━━━ Input material ━━━

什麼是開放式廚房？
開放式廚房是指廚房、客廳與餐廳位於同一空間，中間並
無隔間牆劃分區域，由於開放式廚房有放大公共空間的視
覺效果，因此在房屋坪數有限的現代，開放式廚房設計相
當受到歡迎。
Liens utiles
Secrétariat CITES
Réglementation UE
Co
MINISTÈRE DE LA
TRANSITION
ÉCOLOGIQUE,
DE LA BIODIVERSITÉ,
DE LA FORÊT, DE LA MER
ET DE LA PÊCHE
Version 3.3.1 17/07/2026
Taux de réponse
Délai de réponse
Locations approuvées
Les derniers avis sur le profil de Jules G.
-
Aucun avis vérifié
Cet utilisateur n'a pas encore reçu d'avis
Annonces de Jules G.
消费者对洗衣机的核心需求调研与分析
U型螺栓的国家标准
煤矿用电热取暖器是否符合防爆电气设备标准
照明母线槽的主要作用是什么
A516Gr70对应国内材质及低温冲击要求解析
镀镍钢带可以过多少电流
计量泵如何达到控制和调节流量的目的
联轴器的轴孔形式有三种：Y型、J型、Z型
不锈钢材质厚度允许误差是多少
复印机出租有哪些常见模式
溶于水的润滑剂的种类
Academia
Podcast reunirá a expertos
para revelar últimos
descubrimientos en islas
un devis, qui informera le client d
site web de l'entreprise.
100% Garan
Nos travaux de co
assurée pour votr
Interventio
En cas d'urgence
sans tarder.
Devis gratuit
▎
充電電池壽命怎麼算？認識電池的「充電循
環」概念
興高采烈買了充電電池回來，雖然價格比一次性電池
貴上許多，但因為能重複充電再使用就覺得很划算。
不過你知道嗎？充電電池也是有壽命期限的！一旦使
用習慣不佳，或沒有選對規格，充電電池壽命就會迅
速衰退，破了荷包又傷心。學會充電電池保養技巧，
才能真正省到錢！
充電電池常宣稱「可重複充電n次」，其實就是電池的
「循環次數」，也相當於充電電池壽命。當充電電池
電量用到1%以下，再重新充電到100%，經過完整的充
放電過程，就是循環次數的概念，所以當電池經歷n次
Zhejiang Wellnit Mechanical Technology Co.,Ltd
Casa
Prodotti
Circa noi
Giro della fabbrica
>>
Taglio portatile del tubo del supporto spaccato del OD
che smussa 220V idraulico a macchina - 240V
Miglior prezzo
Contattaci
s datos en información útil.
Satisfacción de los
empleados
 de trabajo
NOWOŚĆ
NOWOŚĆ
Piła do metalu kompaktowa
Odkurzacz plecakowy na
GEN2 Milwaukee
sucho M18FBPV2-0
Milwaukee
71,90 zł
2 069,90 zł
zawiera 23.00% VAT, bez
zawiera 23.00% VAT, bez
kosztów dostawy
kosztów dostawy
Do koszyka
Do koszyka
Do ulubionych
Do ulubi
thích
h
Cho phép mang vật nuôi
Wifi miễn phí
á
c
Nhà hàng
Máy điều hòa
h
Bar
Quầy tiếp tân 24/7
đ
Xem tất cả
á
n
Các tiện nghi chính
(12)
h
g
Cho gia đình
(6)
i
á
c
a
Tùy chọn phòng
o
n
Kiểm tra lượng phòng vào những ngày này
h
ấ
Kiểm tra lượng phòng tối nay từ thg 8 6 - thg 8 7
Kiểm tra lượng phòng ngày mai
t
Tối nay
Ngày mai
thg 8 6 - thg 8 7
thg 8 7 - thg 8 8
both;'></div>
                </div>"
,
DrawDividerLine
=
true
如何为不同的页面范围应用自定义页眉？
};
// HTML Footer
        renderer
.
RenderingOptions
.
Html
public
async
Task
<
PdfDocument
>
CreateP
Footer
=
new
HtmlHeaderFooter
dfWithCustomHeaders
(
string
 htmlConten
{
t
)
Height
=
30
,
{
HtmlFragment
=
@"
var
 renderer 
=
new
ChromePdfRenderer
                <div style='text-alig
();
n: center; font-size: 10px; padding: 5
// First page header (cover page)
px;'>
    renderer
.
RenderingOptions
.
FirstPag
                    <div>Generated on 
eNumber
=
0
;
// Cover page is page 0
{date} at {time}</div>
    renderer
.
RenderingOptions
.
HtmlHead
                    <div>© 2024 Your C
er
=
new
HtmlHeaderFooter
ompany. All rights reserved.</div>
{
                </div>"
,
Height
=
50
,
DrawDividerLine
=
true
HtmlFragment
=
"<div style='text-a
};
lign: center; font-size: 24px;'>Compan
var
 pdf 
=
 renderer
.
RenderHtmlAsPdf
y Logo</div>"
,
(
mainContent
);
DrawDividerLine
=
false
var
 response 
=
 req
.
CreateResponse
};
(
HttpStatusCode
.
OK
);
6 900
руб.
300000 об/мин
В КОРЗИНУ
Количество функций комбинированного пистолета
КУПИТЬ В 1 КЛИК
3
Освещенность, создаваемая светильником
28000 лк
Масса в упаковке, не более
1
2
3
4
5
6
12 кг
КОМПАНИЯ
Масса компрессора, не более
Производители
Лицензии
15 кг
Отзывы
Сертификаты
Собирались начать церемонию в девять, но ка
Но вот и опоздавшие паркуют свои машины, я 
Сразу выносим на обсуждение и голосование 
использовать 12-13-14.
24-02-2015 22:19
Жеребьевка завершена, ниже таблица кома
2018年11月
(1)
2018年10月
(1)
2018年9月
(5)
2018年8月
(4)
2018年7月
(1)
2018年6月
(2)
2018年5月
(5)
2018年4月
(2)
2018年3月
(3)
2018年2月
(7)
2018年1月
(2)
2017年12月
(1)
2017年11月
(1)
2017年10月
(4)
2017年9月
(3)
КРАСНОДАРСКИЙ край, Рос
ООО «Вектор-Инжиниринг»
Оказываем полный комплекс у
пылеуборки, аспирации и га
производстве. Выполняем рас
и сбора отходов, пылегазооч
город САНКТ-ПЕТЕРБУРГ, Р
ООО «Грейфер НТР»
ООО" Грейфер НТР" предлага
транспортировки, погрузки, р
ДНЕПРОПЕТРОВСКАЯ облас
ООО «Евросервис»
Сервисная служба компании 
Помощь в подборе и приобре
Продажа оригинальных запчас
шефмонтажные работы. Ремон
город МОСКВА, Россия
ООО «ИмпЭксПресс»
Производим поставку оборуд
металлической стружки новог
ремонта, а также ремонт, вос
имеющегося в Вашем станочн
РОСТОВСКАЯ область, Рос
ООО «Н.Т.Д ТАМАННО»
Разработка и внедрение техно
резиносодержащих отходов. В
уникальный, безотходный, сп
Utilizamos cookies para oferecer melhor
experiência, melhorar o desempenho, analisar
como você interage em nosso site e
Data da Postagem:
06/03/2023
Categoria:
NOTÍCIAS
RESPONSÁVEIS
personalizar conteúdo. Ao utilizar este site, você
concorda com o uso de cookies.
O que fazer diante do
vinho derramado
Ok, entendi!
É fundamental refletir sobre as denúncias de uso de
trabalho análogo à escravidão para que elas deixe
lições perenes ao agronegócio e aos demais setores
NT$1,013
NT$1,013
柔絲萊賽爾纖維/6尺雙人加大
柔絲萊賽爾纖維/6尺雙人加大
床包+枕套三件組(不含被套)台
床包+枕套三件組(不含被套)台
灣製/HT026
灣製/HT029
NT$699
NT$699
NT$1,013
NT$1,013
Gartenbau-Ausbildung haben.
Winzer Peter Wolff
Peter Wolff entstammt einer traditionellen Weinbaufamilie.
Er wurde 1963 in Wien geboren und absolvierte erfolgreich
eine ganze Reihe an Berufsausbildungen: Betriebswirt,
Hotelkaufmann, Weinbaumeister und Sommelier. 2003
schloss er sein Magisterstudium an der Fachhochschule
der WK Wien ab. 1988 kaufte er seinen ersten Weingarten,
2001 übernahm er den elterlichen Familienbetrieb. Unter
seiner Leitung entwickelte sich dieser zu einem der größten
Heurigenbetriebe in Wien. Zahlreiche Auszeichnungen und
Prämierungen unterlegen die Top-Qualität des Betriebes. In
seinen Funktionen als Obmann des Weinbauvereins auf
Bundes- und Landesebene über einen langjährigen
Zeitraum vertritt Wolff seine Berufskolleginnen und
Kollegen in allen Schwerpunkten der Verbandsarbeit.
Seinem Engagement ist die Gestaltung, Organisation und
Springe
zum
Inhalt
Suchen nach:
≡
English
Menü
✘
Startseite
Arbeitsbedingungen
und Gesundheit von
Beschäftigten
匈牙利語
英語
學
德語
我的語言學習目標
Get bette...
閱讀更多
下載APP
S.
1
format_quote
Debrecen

━━━

Task prompt:
In the data above, which lines lie between the line with "Производим поставку оборуд" and the line with "trabalho análogo à", inclusive? Print those lines exactly and nothing else.

Task output:
Производим поставку оборуд
металлической стружки новог
ремонта, а также ремонт, вос
имеющегося в Вашем станочн
РОСТОВСКАЯ область, Рос
ООО «Н.Т.Д ТАМАННО»
Разработка и внедрение техно
резиносодержащих отходов. В
уникальный, безотходный, сп
Utilizamos cookies para oferecer melhor
experiência, melhorar o desempenho, analisar
como você interage em nosso site e
Data da Postagem:
06/03/2023
Categoria:
NOTÍCIAS
RESPONSÁVEIS
personalizar conteúdo. Ao utilizar este site, você
concorda com o uso de cookies.
O que fazer diante do
vinho derramado
Ok, entendi!
É fundamental refletir sobre as denúncias de uso de
trabalho análogo à escravidão para que elas deixe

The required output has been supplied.